Exercise description: A faithful transcription is wanted of the lines from the top of the material through the line that holds "răspuns inflamator sănătos în celule.", both ends included, leaving out the pictures.

Study material:

****************

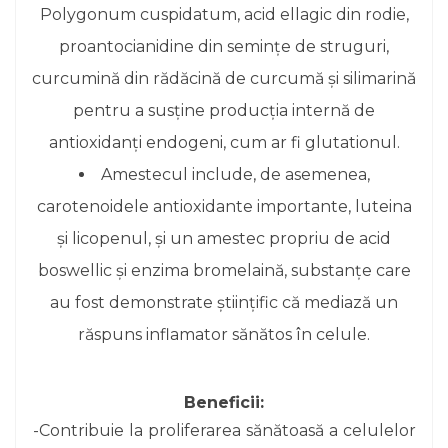
Polygonum cuspidatum, acid ellagic din rodie,
proantocianidine din semințe de struguri,
curcumină din rădăcină de curcumă și silimarină
pentru a susține producția internă de
antioxidanți endogeni, cum ar fi glutationul.
Amestecul include, de asemenea,
carotenoidele antioxidante importante, luteina
și licopenul, și un amestec propriu de acid
boswellic și enzima bromelaină, substanțe care
au fost demonstrate științific că mediază un
răspuns inflamator sănătos în celule.
Beneficii:
-Contribuie la proliferarea sănătoasă a celulelor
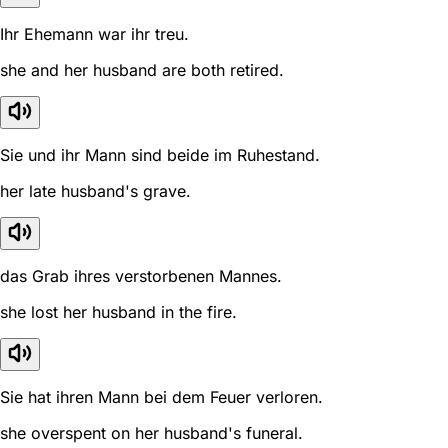
Ihr Ehemann war ihr treu.
she and her husband are both retired.
Sie und ihr Mann sind beide im Ruhestand.
her late husband's grave.
das Grab ihres verstorbenen Mannes.
she lost her husband in the fire.
Sie hat ihren Mann bei dem Feuer verloren.
she overspent on her husband's funeral.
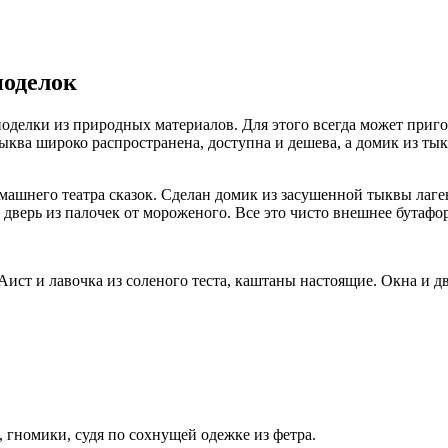
поделок
оделки из природных материалов. Для этого всегда может приго
ква широко распространена, доступна и дешева, а домик из тыкв
омашнего театра сказок. Сделан домик из засушенной тыквы ла
 дверь из палочек от мороженого. Все это чисто внешнее бутафо
ст и лавочка из соленого теста, каштаны настоящие. Окна и дв
, гномики, судя по сохнущей одежке из фетра.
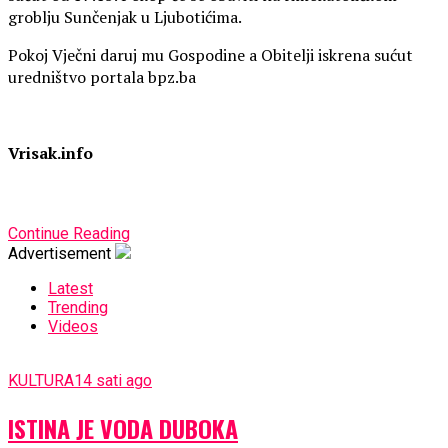
groblju Sunčenjak u Ljubotićima.
Pokoj Vječni daruj mu Gospodine a Obitelji iskrena sućut
uredništvo portala bpz.ba
Vrisak.info
Continue Reading
Advertisement
Latest
Trending
Videos
KULTURA
14 sati ago
ISTINA JE VODA DUBOKA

****************

Task answer:
Polygonum cuspidatum, acid ellagic din rodie,
proantocianidine din semințe de struguri,
curcumină din rădăcină de curcumă și silimarină
pentru a susține producția internă de
antioxidanți endogeni, cum ar fi glutationul.
Amestecul include, de asemenea,
carotenoidele antioxidante importante, luteina
și licopenul, și un amestec propriu de acid
boswellic și enzima bromelaină, substanțe care
au fost demonstrate științific că mediază un
răspuns inflamator sănătos în celule.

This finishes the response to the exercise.